09 February 2026, 18:09

Wesel kämpft mit One Billion Rising gegen Gewalt an Frauen und Mädchen

Eine Gruppe von Menschen steht auf der Straße und hält ein Banner in der Hand, auf dem "You Can't Keep Us Down, Unite Resist Feminist" steht, mit einem Fahrrad in der Nähe und Ballons, Drähten und einem klaren blauen Himmel im Hintergrund.

Wesel kämpft mit One Billion Rising gegen Gewalt an Frauen und Mädchen

Wesel schließt sich der globalen Kampagne One Billion Rising gegen Gewalt an Frauen und Mädchen an

Die Stadt beteiligt sich an der weltweiten Initiative, die im Rahmen der Bewegung am 14. Februar 2026 lokale Veranstaltungen veranstaltet. Bürgermeister Rainer Benien und die Gleichstellungsbeauftragte Regina Schmitz-Lenneps führen die Aktion in Wesel an.

Die Kampagne One Billion Rising wurde von der US-amerikanischen Autorin und Aktivistin Eve Ensler ins Leben gerufen. Sie setzt sich für Gerechtigkeit, Gleichberechtigung sowie die Stärkung von Frauen und Mädchen ein. Unter dem Motto #WomenOnFire – Ni Una Menos ruft die deutsche Ausgabe 2026 zu Leidenschaft und Entschlossenheit im Kampf gegen patriarchale Gewalt auf.

Die Bewegung Ni Una Menos entstand 2015 in Argentinien und kämpft gegen Femizide und geschlechtsspezifische Gewalt. In Deutschland bleibt das Thema drängend: Allein 2024 registrierte die Polizei 265.942 Opfer von Gewalt – 73 Prozent davon waren Frauen.

Mindestens sechs deutsche Städte und Gemeinden beteiligen sich 2025 oder 2026 an der Kampagne, darunter Bersenbrück, Bottrop, der Kreis Saarlouis/Saarlouis-Picard, Beckum, Saarbrücken und Speyer.

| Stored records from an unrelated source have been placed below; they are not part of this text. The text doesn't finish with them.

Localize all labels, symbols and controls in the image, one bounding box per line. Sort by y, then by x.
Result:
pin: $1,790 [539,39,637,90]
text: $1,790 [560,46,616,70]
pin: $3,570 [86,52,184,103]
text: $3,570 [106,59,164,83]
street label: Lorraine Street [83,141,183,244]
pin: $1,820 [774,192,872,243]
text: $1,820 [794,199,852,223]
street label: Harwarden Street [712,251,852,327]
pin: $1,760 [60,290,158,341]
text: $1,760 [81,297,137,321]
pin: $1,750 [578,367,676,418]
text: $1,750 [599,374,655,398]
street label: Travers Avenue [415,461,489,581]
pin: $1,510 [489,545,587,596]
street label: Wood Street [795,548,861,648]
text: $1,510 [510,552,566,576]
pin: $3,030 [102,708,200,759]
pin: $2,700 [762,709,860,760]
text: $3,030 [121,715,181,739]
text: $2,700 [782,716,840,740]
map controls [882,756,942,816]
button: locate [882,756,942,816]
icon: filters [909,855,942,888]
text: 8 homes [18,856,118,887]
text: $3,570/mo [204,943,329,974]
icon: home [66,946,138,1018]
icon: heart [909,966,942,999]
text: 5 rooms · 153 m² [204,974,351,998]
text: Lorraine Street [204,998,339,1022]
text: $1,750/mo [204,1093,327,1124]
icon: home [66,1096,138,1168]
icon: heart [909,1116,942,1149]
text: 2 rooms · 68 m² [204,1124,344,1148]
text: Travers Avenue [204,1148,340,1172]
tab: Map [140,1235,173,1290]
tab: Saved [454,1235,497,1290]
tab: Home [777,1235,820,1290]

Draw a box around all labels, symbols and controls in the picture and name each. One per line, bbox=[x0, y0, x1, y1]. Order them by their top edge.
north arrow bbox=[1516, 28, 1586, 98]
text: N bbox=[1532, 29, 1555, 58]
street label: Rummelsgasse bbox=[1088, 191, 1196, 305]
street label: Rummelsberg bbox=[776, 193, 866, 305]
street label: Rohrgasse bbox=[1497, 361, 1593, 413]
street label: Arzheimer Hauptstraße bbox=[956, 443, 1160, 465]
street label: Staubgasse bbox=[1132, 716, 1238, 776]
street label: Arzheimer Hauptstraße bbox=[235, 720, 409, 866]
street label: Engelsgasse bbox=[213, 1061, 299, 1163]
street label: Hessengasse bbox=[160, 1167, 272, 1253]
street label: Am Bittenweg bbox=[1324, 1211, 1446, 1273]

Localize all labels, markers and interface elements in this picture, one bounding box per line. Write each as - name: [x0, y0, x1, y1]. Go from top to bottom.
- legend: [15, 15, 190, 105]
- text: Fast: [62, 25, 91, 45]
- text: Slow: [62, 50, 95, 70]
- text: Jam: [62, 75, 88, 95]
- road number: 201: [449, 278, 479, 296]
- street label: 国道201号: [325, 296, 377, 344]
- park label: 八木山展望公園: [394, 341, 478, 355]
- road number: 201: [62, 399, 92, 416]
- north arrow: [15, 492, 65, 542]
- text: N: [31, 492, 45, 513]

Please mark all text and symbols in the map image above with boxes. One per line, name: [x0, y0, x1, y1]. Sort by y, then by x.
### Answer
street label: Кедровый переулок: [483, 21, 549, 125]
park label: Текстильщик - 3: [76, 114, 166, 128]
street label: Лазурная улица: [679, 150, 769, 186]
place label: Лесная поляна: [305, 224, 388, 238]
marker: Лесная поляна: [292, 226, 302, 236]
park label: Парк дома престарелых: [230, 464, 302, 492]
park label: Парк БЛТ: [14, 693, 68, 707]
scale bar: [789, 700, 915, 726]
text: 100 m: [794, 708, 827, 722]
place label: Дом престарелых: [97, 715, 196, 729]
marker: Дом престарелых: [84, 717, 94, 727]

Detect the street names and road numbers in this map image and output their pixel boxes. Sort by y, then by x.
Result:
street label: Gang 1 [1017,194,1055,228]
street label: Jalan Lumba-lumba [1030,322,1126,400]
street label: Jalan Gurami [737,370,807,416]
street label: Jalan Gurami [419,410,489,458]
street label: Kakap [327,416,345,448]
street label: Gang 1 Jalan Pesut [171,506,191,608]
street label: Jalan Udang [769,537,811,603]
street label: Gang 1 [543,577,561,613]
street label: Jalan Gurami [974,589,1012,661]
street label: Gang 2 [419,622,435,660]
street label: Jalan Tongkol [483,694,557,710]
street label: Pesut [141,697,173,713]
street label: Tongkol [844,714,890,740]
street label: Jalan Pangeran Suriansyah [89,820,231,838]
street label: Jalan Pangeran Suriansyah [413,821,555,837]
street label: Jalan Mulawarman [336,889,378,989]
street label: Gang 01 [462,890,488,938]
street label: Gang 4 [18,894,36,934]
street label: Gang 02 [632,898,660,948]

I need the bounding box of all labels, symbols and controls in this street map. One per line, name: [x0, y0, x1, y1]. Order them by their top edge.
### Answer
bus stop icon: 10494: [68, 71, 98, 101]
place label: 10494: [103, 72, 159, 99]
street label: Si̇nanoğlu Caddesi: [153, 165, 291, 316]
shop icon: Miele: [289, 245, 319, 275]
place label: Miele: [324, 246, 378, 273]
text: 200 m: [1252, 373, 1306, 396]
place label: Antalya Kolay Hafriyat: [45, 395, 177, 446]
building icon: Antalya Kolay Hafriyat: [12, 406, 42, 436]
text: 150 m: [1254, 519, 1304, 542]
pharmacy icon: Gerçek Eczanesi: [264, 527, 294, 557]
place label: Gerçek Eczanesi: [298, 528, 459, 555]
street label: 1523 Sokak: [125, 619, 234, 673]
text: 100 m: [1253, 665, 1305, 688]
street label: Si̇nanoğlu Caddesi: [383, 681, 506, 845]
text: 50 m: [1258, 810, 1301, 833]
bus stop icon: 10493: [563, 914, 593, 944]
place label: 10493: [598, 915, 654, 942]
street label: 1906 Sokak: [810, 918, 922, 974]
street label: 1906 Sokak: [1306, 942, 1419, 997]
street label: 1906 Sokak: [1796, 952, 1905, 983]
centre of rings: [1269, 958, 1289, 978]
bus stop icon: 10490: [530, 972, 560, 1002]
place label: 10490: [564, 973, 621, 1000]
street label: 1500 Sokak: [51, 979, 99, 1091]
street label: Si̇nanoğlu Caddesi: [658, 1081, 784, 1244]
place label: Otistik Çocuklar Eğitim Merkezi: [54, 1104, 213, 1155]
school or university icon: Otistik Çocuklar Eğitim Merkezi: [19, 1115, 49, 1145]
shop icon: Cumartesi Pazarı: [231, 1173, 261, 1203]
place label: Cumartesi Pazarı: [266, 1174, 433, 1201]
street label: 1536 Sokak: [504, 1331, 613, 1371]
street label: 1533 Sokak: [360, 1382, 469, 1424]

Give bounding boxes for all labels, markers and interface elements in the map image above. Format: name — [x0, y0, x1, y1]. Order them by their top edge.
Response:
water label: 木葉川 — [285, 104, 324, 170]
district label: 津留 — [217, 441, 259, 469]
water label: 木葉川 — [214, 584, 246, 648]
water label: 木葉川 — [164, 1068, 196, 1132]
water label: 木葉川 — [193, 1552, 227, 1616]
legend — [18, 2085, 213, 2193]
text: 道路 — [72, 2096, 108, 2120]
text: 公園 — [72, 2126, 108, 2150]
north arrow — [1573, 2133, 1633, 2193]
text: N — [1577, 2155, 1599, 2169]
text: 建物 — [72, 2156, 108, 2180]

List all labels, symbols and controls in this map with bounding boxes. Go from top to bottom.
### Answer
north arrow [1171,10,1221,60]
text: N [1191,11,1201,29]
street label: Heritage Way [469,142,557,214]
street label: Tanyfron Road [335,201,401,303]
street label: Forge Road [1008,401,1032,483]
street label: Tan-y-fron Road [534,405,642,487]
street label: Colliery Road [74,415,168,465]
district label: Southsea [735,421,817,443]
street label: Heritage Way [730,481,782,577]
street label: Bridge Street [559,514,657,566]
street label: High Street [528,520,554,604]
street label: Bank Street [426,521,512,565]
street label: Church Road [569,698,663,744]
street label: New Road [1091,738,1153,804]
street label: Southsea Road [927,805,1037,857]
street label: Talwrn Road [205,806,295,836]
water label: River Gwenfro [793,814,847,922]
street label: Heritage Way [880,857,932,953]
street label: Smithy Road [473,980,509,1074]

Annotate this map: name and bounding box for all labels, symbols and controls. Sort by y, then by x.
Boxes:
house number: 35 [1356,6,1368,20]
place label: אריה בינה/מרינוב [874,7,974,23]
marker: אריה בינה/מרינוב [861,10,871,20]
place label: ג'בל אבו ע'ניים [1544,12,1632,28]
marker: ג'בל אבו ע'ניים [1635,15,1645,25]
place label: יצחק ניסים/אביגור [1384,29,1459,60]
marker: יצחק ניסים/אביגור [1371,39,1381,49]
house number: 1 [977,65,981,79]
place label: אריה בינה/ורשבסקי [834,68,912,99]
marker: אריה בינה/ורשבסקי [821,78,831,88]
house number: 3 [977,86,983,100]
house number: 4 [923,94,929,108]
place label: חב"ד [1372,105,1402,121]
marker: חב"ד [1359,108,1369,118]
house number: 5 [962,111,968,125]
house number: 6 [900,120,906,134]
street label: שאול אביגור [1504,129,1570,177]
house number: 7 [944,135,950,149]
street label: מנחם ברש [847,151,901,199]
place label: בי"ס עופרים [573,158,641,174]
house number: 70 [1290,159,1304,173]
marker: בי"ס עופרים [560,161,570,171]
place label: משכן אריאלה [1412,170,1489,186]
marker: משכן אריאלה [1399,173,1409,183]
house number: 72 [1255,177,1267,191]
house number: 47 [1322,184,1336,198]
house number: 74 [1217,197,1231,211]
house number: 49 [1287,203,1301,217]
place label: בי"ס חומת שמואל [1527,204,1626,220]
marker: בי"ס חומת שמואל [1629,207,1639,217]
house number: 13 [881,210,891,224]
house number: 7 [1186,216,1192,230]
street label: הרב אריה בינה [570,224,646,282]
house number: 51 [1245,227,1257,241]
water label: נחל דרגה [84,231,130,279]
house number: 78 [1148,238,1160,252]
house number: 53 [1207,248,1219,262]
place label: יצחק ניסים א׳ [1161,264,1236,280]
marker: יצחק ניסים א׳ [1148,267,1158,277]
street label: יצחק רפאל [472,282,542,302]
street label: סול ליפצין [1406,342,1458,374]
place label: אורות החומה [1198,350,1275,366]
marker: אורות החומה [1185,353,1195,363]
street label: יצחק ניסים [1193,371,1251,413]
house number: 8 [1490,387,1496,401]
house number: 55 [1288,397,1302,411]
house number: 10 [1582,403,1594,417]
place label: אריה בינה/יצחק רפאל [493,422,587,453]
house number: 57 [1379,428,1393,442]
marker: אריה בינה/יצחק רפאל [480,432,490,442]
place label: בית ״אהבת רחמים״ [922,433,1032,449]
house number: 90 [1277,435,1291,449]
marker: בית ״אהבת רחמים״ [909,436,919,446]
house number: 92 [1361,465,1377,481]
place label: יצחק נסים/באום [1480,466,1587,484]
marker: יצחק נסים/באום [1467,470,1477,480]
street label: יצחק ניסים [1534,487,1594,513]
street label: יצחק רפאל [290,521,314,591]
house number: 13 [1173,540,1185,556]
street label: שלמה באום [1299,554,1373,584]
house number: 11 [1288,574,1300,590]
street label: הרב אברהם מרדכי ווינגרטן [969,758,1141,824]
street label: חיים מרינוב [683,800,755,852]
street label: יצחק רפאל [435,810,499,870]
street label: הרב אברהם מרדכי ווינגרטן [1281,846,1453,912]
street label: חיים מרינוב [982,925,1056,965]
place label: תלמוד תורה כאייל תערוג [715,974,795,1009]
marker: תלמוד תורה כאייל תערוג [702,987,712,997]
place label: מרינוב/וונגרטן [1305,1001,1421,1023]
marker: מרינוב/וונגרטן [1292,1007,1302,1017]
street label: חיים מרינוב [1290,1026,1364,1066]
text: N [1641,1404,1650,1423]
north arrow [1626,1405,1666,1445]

Mit Wesel wächst die Liste der lokalen Initiativen, die am 14. Februar 2026 Aktionen durchführen.

Die Veranstaltungen in Wesel lenken den Blick auf die anhaltende Gewalt gegen Frauen und Mädchen. Durch öffentliche Aufmerksamkeit und kollektives Handeln will die Bewegung Veränderungen anstoßen. Die Aktionen am 14. Februar 2026 stehen für einen gemeinsamen Widerstand gegen geschlechtsspezifische Gewalt.